── INPUT DATA

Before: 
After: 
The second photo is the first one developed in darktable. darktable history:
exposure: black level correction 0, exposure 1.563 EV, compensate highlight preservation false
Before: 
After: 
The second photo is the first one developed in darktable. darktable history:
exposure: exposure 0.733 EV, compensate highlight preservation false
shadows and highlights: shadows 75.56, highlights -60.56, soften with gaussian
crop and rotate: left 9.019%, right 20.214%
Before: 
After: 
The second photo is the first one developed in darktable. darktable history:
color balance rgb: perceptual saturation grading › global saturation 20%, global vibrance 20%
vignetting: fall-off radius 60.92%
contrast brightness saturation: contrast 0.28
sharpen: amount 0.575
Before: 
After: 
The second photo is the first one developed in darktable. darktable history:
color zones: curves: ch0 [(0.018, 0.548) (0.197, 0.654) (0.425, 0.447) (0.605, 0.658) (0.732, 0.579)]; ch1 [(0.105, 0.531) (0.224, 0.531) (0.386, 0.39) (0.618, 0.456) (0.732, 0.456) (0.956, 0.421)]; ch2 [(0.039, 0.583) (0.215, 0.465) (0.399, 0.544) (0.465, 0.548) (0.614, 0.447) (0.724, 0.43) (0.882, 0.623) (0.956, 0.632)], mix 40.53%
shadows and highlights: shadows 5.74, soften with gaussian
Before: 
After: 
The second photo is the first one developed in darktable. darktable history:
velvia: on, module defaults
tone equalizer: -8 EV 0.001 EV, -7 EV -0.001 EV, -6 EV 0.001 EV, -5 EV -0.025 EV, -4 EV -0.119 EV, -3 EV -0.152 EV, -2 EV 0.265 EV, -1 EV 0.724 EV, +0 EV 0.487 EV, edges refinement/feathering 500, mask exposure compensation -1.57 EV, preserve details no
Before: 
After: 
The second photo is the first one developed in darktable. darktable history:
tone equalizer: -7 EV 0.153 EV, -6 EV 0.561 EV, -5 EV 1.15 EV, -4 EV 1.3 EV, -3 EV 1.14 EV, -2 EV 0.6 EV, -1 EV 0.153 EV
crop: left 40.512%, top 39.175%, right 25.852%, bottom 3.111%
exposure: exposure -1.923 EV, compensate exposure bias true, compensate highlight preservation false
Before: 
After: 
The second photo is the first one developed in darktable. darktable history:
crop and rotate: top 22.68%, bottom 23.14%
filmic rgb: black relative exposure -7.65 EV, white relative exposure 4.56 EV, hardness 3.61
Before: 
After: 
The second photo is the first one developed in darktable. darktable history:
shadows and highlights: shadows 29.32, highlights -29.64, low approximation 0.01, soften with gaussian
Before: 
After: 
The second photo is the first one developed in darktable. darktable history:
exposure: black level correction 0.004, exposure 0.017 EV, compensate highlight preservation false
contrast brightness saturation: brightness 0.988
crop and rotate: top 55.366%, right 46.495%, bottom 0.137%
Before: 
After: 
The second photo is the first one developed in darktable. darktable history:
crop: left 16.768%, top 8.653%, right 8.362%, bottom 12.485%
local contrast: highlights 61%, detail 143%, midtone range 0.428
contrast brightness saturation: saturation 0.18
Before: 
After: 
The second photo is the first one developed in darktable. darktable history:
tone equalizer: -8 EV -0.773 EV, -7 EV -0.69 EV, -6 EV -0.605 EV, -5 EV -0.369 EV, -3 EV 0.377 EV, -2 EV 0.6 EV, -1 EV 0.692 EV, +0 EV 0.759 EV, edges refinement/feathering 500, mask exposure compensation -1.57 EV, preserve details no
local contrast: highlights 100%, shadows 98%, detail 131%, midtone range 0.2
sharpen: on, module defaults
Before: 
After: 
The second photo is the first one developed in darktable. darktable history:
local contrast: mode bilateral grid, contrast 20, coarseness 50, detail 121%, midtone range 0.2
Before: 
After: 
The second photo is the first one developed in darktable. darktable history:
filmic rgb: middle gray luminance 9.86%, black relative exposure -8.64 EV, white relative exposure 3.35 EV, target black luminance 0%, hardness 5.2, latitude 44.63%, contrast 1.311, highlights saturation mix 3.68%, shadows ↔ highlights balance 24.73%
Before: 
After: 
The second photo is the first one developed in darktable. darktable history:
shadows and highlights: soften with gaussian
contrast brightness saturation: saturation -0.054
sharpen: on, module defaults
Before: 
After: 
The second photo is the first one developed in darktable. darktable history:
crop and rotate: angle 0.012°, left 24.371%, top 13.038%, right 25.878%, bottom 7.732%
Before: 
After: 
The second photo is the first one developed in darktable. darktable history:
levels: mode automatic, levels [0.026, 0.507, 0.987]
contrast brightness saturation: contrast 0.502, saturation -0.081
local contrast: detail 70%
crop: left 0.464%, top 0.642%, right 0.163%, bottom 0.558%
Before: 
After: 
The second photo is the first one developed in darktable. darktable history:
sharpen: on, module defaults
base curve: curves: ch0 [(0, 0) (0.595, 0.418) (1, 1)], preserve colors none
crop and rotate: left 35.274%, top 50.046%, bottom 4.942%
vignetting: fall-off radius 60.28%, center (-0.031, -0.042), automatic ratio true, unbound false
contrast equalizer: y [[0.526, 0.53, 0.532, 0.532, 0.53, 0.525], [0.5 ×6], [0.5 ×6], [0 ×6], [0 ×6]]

────

TASK - Render each line of the data above as a numbered list, skipping any blank lines.

RESPONSE -
1. Before: 
2. After: 
3. The second photo is the first one developed in darktable. darktable history:
4. exposure: black level correction 0, exposure 1.563 EV, compensate highlight preservation false
5. Before: 
6. After: 
7. The second photo is the first one developed in darktable. darktable history:
8. exposure: exposure 0.733 EV, compensate highlight preservation false
9. shadows and highlights: shadows 75.56, highlights -60.56, soften with gaussian
10. crop and rotate: left 9.019%, right 20.214%
11. Before: 
12. After: 
13. The second photo is the first one developed in darktable. darktable history:
14. color balance rgb: perceptual saturation grading › global saturation 20%, global vibrance 20%
15. vignetting: fall-off radius 60.92%
16. contrast brightness saturation: contrast 0.28
17. sharpen: amount 0.575
18. Before: 
19. After: 
20. The second photo is the first one developed in darktable. darktable history:
21. color zones: curves: ch0 [(0.018, 0.548) (0.197, 0.654) (0.425, 0.447) (0.605, 0.658) (0.732, 0.579)]; ch1 [(0.105, 0.531) (0.224, 0.531) (0.386, 0.39) (0.618, 0.456) (0.732, 0.456) (0.956, 0.421)]; ch2 [(0.039, 0.583) (0.215, 0.465) (0.399, 0.544) (0.465, 0.548) (0.614, 0.447) (0.724, 0.43) (0.882, 0.623) (0.956, 0.632)], mix 40.53%
22. shadows and highlights: shadows 5.74, soften with gaussian
23. Before: 
24. After: 
25. The second photo is the first one developed in darktable. darktable history:
26. velvia: on, module defaults
27. tone equalizer: -8 EV 0.001 EV, -7 EV -0.001 EV, -6 EV 0.001 EV, -5 EV -0.025 EV, -4 EV -0.119 EV, -3 EV -0.152 EV, -2 EV 0.265 EV, -1 EV 0.724 EV, +0 EV 0.487 EV, edges refinement/feathering 500, mask exposure compensation -1.57 EV, preserve details no
28. Before: 
29. After: 
30. The second photo is the first one developed in darktable. darktable history:
31. tone equalizer: -7 EV 0.153 EV, -6 EV 0.561 EV, -5 EV 1.15 EV, -4 EV 1.3 EV, -3 EV 1.14 EV, -2 EV 0.6 EV, -1 EV 0.153 EV
32. crop: left 40.512%, top 39.175%, right 25.852%, bottom 3.111%
33. exposure: exposure -1.923 EV, compensate exposure bias true, compensate highlight preservation false
34. Before: 
35. After: 
36. The second photo is the first one developed in darktable. darktable history:
37. crop and rotate: top 22.68%, bottom 23.14%
38. filmic rgb: black relative exposure -7.65 EV, white relative exposure 4.56 EV, hardness 3.61
39. Before: 
40. After: 
41. The second photo is the first one developed in darktable. darktable history:
42. shadows and highlights: shadows 29.32, highlights -29.64, low approximation 0.01, soften with gaussian
43. Before: 
44. After: 
45. The second photo is the first one developed in darktable. darktable history:
46. exposure: black level correction 0.004, exposure 0.017 EV, compensate highlight preservation false
47. contrast brightness saturation: brightness 0.988
48. crop and rotate: top 55.366%, right 46.495%, bottom 0.137%
49. Before: 
50. After: 
51. The second photo is the first one developed in darktable. darktable history:
52. crop: left 16.768%, top 8.653%, right 8.362%, bottom 12.485%
53. local contrast: highlights 61%, detail 143%, midtone range 0.428
54. contrast brightness saturation: saturation 0.18
55. Before: 
56. After: 
57. The second photo is the first one developed in darktable. darktable history:
58. tone equalizer: -8 EV -0.773 EV, -7 EV -0.69 EV, -6 EV -0.605 EV, -5 EV -0.369 EV, -3 EV 0.377 EV, -2 EV 0.6 EV, -1 EV 0.692 EV, +0 EV 0.759 EV, edges refinement/feathering 500, mask exposure compensation -1.57 EV, preserve details no
59. local contrast: highlights 100%, shadows 98%, detail 131%, midtone range 0.2
60. sharpen: on, module defaults
61. Before: 
62. After: 
63. The second photo is the first one developed in darktable. darktable history:
64. local contrast: mode bilateral grid, contrast 20, coarseness 50, detail 121%, midtone range 0.2
65. Before: 
66. After: 
67. The second photo is the first one developed in darktable. darktable history:
68. filmic rgb: middle gray luminance 9.86%, black relative exposure -8.64 EV, white relative exposure 3.35 EV, target black luminance 0%, hardness 5.2, latitude 44.63%, contrast 1.311, highlights saturation mix 3.68%, shadows ↔ highlights balance 24.73%
69. Before: 
70. After: 
71. The second photo is the first one developed in darktable. darktable history:
72. shadows and highlights: soften with gaussian
73. contrast brightness saturation: saturation -0.054
74. sharpen: on, module defaults
75. Before: 
76. After: 
77. The second photo is the first one developed in darktable. darktable history:
78. crop and rotate: angle 0.012°, left 24.371%, top 13.038%, right 25.878%, bottom 7.732%
79. Before: 
80. After: 
81. The second photo is the first one developed in darktable. darktable history:
82. levels: mode automatic, levels [0.026, 0.507, 0.987]
83. contrast brightness saturation: contrast 0.502, saturation -0.081
84. local contrast: detail 70%
85. crop: left 0.464%, top 0.642%, right 0.163%, bottom 0.558%
86. Before: 
87. After: 
88. The second photo is the first one developed in darktable. darktable history:
89. sharpen: on, module defaults
90. base curve: curves: ch0 [(0, 0) (0.595, 0.418) (1, 1)], preserve colors none
91. crop and rotate: left 35.274%, top 50.046%, bottom 4.942%
92. vignetting: fall-off radius 60.28%, center (-0.031, -0.042), automatic ratio true, unbound false
93. contrast equalizer: y [[0.526, 0.53, 0.532, 0.532, 0.53, 0.525], [0.5 ×6], [0.5 ×6], [0 ×6], [0 ×6]]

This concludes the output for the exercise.